Escuché la cinta, pero Rhea se negó a volver a ponerse en trance para que yo pudiera interrogarla. Le sugerí que tal vez hubiese percibido cuál era el color de los ojos de aquel rostro cubierto por un pasamontañas, el color del pasamontañas o el de la voluminosa chaqueta del agresor. La relación que había hecho durante el trance no mencionaba nada de eso. Llegado ese punto se hartó y se puso agresiva: si hubiese pensado que esas preguntas podrían arrojar algún dato útil, ya se las habría formulado a sí misma.

– Don, acompaña a Vic hasta la puerta, por favor. Estoy agotada.

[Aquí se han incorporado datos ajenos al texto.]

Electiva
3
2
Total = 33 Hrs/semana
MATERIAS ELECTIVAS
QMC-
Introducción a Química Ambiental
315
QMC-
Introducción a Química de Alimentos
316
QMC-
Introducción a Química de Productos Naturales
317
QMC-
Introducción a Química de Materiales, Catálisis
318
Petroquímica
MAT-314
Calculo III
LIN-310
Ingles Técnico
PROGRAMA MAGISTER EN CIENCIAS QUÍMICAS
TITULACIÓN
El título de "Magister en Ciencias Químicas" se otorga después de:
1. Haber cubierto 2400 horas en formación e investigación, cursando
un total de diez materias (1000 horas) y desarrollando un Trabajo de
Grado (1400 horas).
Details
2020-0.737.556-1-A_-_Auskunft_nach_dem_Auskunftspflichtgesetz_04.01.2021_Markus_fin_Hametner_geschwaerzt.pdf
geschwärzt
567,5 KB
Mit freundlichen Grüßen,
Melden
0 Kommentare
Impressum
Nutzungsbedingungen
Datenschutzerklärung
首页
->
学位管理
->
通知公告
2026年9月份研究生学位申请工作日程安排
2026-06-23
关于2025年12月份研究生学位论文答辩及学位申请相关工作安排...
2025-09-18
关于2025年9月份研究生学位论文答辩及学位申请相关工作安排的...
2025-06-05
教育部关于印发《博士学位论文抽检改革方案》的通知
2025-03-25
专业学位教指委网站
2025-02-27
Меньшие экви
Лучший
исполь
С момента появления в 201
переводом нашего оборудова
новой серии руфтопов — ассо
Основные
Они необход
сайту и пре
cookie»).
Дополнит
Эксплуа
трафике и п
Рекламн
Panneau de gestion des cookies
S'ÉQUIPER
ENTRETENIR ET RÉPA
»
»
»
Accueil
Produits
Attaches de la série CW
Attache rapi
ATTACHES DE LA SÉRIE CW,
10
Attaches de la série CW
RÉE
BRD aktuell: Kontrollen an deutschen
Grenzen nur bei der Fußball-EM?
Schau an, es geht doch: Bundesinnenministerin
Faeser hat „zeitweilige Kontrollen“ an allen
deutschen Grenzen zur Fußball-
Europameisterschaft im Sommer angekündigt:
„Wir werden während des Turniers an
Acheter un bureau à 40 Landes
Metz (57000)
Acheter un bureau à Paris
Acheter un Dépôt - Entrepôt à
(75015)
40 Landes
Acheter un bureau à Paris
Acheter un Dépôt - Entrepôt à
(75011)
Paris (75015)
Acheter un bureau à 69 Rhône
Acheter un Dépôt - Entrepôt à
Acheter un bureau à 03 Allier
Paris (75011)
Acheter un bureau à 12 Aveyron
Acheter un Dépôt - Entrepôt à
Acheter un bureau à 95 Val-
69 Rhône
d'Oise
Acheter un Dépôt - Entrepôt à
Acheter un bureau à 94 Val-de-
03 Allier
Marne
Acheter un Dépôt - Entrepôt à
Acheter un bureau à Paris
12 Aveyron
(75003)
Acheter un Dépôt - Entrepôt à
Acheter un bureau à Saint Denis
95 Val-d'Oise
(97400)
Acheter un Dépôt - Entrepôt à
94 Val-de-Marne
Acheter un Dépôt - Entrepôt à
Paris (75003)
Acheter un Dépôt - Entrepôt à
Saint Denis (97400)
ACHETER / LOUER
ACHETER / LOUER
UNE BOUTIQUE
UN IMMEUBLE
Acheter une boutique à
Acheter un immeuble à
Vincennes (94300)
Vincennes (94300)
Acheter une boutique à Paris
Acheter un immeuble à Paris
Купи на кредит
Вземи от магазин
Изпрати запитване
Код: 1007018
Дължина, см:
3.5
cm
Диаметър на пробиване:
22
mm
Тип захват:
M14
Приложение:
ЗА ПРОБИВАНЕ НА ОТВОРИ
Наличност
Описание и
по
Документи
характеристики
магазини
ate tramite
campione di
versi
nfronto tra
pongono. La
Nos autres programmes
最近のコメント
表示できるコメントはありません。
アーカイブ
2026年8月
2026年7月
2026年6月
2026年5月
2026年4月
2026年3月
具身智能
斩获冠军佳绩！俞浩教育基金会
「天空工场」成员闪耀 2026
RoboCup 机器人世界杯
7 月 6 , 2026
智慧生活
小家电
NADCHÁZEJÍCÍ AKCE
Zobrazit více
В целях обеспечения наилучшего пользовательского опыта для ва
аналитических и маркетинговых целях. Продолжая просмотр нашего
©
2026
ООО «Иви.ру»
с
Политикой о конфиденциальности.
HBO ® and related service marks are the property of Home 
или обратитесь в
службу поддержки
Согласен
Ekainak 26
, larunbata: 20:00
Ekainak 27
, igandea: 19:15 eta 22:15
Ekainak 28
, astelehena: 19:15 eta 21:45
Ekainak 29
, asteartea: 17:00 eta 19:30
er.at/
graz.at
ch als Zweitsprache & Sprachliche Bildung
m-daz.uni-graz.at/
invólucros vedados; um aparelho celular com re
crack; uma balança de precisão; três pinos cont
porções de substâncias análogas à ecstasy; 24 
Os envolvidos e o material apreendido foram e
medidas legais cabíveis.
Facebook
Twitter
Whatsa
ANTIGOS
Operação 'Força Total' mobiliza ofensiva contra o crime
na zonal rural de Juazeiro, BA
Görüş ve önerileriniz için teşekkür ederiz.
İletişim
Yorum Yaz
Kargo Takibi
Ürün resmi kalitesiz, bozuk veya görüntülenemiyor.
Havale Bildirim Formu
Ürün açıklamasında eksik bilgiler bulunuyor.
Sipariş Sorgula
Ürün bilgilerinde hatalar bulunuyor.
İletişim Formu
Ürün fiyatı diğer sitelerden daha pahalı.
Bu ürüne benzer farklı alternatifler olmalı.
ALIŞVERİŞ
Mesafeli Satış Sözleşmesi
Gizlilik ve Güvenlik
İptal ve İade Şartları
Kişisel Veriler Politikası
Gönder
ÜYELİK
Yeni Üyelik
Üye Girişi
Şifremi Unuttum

No me sobraba el tiempo como para perderlo en enfados o en discusiones. Me dirigí hacia la salida, pasando junto a los pétalos de loto, y sólo pude desahogarme lanzando un centavo contra el Buda que había en la parte superior de la cascada.

Después me fui en el coche hasta el South Side, a la casa de la madre de Colby Sommers, para ver si podía conseguir alguna información sobre lo que había hecho el primo de Isaiah durante su última noche en este mundo. Había varios parientes consolándola, entre ellos Gertrude Sommers, que estuvo hablando conmigo en voz baja en un rincón. Colby había sido un chico débil y también un hombre débil. Le hacía sentirse importante andar por ahí con gente peligrosa y, ahora, tristemente, había pagado por ello. Pero Isaiah… Isaiah era otra cosa, y ella quería estar segura de que me había quedado bien claro que tenía que hacer todo lo posible para que Isaiah no corriese la misma suerte de Colby.